Created attachment 14070 [details] a newer post that tries to break OE
*** Bug 111852 has been marked as a duplicate of this bug. ***
Date: Fri, 31 Oct 2003 18:14:06 +0100 From: "Juergen P. Meier" <bugzilla-pan@jors.net> To: charles@rebelbase.com Cc: pan-qa-maint@bugzilla.gnome.org Subject: Pan - 0.13.2.93 Bug 101510 User-Agent: Mutt/1.4.1i Hello, some PAN users informed me that the pan newsreader shows the same stupid bug as Microsoft Outlook Express and older versions of IBM Lotus Notes. I read your comment about me prudcing uuencoded lookalikes. Well, i stongly reject this and have to inform you, that i use the english wort "begin" (see http://www.m-w.com/cgi-bin/dictionary?book=Dictionary&va=begin) on a quite regular basis. And neither the Microsoft Corporation nor free software autors can force me to abandon this word in favor of alternatives like "start", "commence" or similar words. I do not know how much experience you have with the Usenet media, but in more than a decade of experience, i have only found two software vendors who actually believe they can ignore common sense and invent new definitions for "text/plain" content type Postings by posing the pretty naive assumption that all uu-code solely relies on the occurance of a common english word followed by an optional number and another even more common english word occuring somewhere later in the text. In my opinion this is a pretty silly idea. (Google finds more then 35 *million* websites containing "begin", and more than *one hundred million* hits on "end".) Even the /usr/bin/uudcode Unix tool from the 1980s is more intelligent than both Microsoft Outlook Express and your software, by correctly identifying my postings as not beeing uuencoded content. Now i do not ask you to change your product, nor do i speak for the Users of your product. I just feel inclined to explain why your comment about my posting style is quite silly. Side Note: In postings that comply to the MIME standard, uuendoded content is MIME encoded and the content is declared as content-transfer-encoding: uuencode Now, my postings are pretty obviously declared as text/plain and the transfer-encoding beeing 8bit (meaning unencoded). regards, Juergen Meier
''content-transfer-encoding: uuencode'' is not a valid MIME encoding; there's only "binary", "8bit", "7bit", "base64" and "quoted-printable". It's quite stupid to use UUENCODE when a superior solution (MIME with base64) is available but it might happen if the user decides to be stupid (or cater for old software of the intended recipient).
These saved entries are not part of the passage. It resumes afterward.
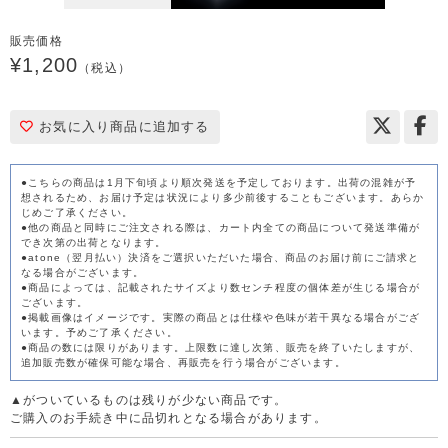
販売価格
¥1,200
（税込）
お気に入り商品に追加する
●こちらの商品は1月下旬頃より順次発送を予定しております。出荷の混雑が予
想されるため、お届け予定は状況により多少前後することもございます。あらか
じめご了承ください。
​​●他の商品と同時にご注文される際は、カート内全ての商品について発送準備が
でき次第の出荷となります。
●atone（翌月払い）決済をご選択いただいた場合、商品のお届け前にご請求と
なる場合がございます。
●商品によっては、記載されたサイズより数センチ程度の個体差が生じる場合が
ございます。
●掲載画像はイメージです。実際の商品とは仕様や色味が若干異なる場合がござ
います。予めご了承ください。
●商品の数には限りがあります。上限数に達し次第、販売を終了いたしますが、
追加販売数が確保可能な場合、再販売を行う場合がございます。
▲がついているものは残りが少ない商品です。
ご購入のお手続き中に品切れとなる場合があります。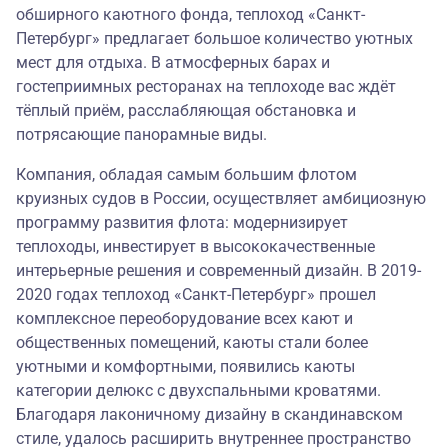
обширного каютного фонда, теплоход «Санкт-
Петербург» предлагает большое количество уютных
мест для отдыха. В атмосферных барах и
гостеприимных ресторанах на теплоходе вас ждёт
тёплый приём, расслабляющая обстановка и
потрясающие панорамные виды.
Компания, обладая самым большим флотом
круизных судов в России, осуществляет амбициозную
программу развития флота: модернизирует
теплоходы, инвестирует в высококачественные
интерьерные решения и современный дизайн. В 2019-
2020 годах теплоход «Санкт-Петербург» прошел
комплексное переоборудование всех кают и
общественных помещений, каюты стали более
уютными и комфортными, появились каюты
категории делюкс с двухспальными кроватями.
Благодаря лаконичному дизайну в скандинавском
стиле, удалось расширить внутреннее пространство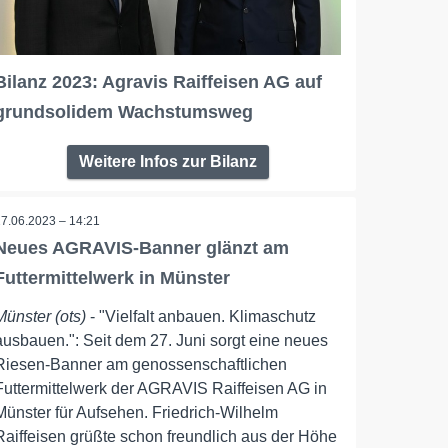
Bilanz 2023: Agravis Raiffeisen AG auf
grundsolidem Wachstumsweg
Weitere Infos zur Bilanz
27.06.2023 – 14:21
Neues AGRAVIS-Banner glänzt am
Futtermittelwerk in Münster
Münster (ots)
- "Vielfalt anbauen. Klimaschutz
ausbauen.": Seit dem 27. Juni sorgt eine neues
Riesen-Banner am genossenschaftlichen
Futtermittelwerk der AGRAVIS Raiffeisen AG in
Münster für Aufsehen. Friedrich-Wilhelm
Raiffeisen grüßte schon freundlich aus der Höhe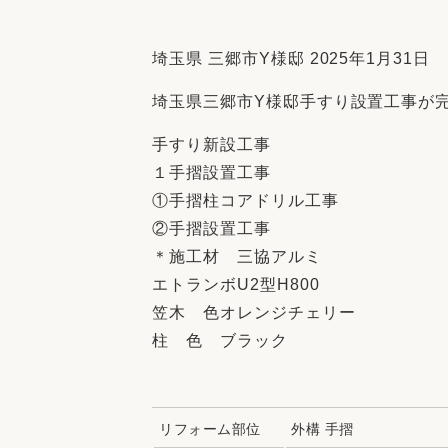
収納
デザイン
趣味を楽しむ
ペットと
埼玉県 三郷市Y様邸 2025年1月31日
リフォームコンシェルジュ®
埼玉県三郷市Y様邸手すり設置工事が
お客さまの声
手すり新設工事
１手摺設置工事
①手摺柱コアドリル工事
②手摺設置工事
中古物件探しから性能向上リフォームを
＊施工材 三協アルミ
ストップ
エトランボU2型H800
笠木 色オレンジチェリー
柱 色 ブラック
リフォーム部位
外構 手摺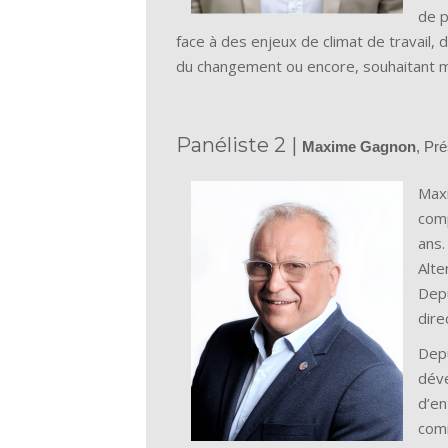
de p
face à des enjeux de climat de travail, 
du changement ou encore, souhaitant me
Panéliste 2 |
Maxime Gagnon
, Pré
Maxi
comp
ans.
Alte
Depu
dire
Depu
dév
d’en
comi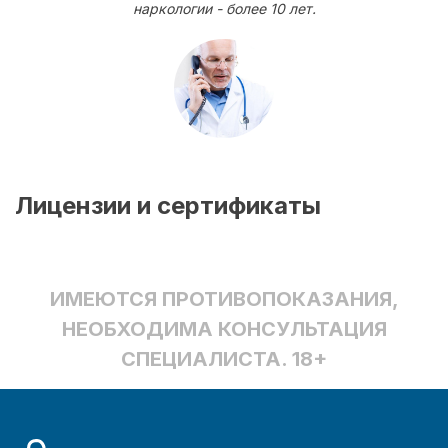
наркологии - более 10 лет.
Лицензии и сертификаты
ИМЕЮТСЯ ПРОТИВОПОКАЗАНИЯ,
НЕОБХОДИМА КОНСУЛЬТАЦИЯ
СПЕЦИАЛИСТА. 18+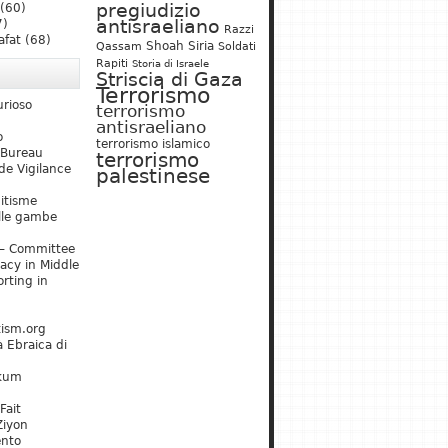
pregiudizio
(60)
antisraeliano
7)
Razzi
afat
(68)
Shoah
Siria
Qassam
Soldati
Rapiti
Storia di Israele
Striscia di Gaza
Terrorismo
urioso
terrorismo
antisraeliano
o
terrorismo islamico
 Bureau
terrorismo
de Vigilance
palestinese
mitisme
lle gambe
– Committee
acy in Middle
rting in
tism.org
 Ebraica di
kum
Fait
Ziyon
ento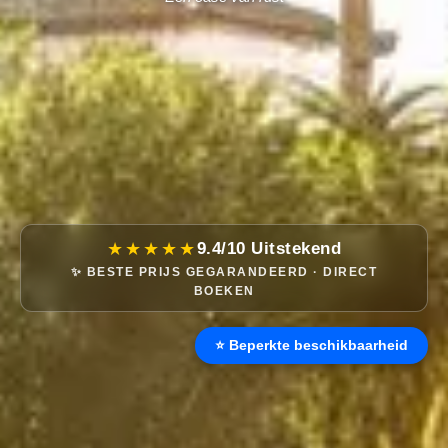
★★★★★
9.4/10 Uitstekend
✨ BESTE PRIJS GEGARANDEERD · DIRECT
BOEKEN
⭐ Beperkte beschikbaarheid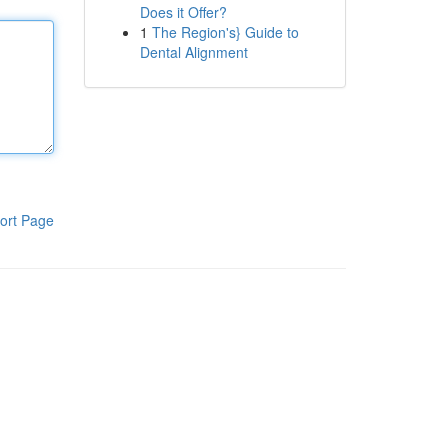
Does it Offer?
1
The Region's} Guide to
Dental Alignment
ort Page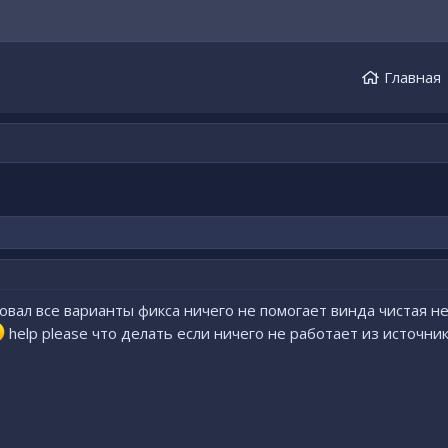
Главная
овал все варианты фикса ничего не помогает винда чистая н
help please что делать если ничего не работает из источни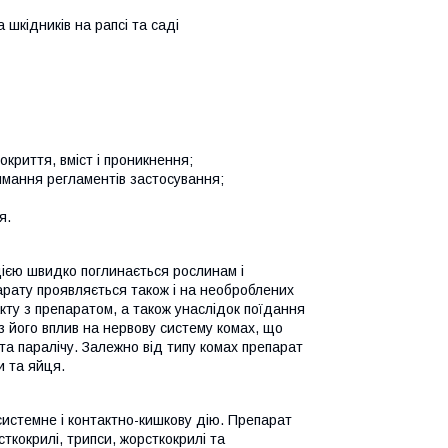
шкідників на рапсі та саді
криття, вміст і проникнення;
имання регламентів застосування;
я.
ією швидко поглинається рослинам і
арату проявляється також і на необроблених
кту з препаратом, а також унаслідок поїдання
 його вплив на нервову систему комах, що
та паралічу. Залежно від типу комах препарат
и та яйця.
системне і контактно-кишкову дію. Препарат
ткокрилі, трипси, жорсткокрилі та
Detecting UUENCODDE in plain text (and yes, it might be labelled as "text/plain" with "8bit" or even "quoted-printable" encoding -- the whole point of UUENCODE is embedding binary data in plain text) is always based on heuristics. These heuristics have to be more sophisticated, however, than just looking for "begin"/"end" because plain text can include anything. There are a lot of ways to make them more reliable: . Don't use /^begin [0-9]* / but /^begin [0-7]{3,} / (at least three octal digits for the file permissions). . Check the byte count of each line. Display lines with a wrong byte count after the "attachment" (and don't assume an attachment if too many lines have a wrong byte count). . Do a frequency analysis on the encoding alphabet used. UUENCODEers usually don't mix different alphabets (actually, there are only two known alphabets -- one with " " as 0 and one with "`", so more than 65 different characters (one more "just in case") indicate non-UUENCODEd data. . Check the line lengths. If there are more than 3 ("standard" length, one shorter line at the end, one just in case) different line lengths don't assume UUENCODE. . Check for the last zero-length line (usually just a `) at the end.
The following message breaks pan too: begin 1 followup Ignatios Souvatzis <ignatios@newton.cs.uni-bonn.de>: > Andreas Bogk schrieb: > >> Solange man keine schmutzigen Tricks macht, und ich meine *wirklich* >> schmutzige Tricks, wie bei einer doppelt verketteten Liste beide >> Pointer XORen und in nur einem Word speichern, > > Wie soll das funktionieren? Doppelt verkettete Liste. Du kennst immer einen der beiden Pointer. (solange du dir gemerkt hast, woher du kamst.) Das ist Eklig. Juergen -- Juergen P. Meier - "This World is about to be Destroyed!" end If you think technology can solve your problems you don't understand technology and you don't understand your problems. (Bruce Schneier) So if you would look at begin a little bit more carefully, it would work.
The test cases here pass if Pan is more stringent about checking for three octal digits for the mode as suggested by claus. http://cvs.gnome.org/bonsai/cvsview2.cgi?diff_mode=context&whitespace_mode=show&subdir=pan/pan/base&command=DIFF_FRAMESET&file=util-mime.c&rev1=1.58&rev2=1.59&root=/cvs/gnome
*** Bug 130522 has been marked as a duplicate of this bug. ***